Return the passage below on truck suspension weight word for word, from "As any trucker" up to and including "truck design circles.".

Passage to read >>
--- --- ---

As any trucker knows, weight is a big deal: Shaving pounds off a vehicle helps improve fuel economy and — most importantly — makes it possible to carry more freight, thus generating more revenue. That's why truck manufacturers continue to focus on driving weight out of their products, and why developing ever-lighter suspensions remains a top priority in truck design circles.
After years spent slimming suspensions down, however, the challenge at this point is finding new ways to cut weight, explains Frank Bio, product manager for Volvo Trucks North America.
“Over the years, we've been pursuing what I call an ‘evolutionary’ process to get weight out of not just suspensions, but the entire tractor as a whole,” he explains. “Now, however, we may have maxed out on potential weight savings in both areas, so we need to move from ‘evolutionary’ to ‘revolutionary’ design efforts. My feeling is the only way we're going to get more weight out is to completely re-look at the job a suspension must perform and see how we can do it better.”

--- --- ---

(Dataset entries)
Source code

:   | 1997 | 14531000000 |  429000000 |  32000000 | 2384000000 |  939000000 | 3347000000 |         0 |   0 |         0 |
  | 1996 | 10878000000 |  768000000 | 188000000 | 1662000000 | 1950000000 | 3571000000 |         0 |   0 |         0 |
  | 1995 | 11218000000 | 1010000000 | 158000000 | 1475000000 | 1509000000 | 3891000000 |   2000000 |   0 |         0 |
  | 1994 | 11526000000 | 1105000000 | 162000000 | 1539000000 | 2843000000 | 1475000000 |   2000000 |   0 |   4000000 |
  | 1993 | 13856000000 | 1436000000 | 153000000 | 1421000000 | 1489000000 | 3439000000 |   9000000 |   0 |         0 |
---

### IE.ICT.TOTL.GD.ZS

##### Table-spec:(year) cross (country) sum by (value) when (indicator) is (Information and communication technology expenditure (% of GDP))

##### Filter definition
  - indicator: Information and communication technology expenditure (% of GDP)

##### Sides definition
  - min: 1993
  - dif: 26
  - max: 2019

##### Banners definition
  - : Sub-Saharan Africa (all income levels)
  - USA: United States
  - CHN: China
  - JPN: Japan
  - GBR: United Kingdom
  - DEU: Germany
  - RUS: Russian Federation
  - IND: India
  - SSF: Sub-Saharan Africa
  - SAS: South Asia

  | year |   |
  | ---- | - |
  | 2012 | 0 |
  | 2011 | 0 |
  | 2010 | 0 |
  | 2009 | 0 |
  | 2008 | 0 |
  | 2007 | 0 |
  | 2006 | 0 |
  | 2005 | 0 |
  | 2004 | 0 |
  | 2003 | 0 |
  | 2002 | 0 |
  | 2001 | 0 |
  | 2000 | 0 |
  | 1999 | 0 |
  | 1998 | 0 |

--- --- ---

Finished task >>
As any trucker knows, weight is a big deal: Shaving pounds off a vehicle helps improve fuel economy and — most importantly — makes it possible to carry more freight, thus generating more revenue. That's why truck manufacturers continue to focus on driving weight out of their products, and why developing ever-lighter suspensions remains a top priority in truck design circles.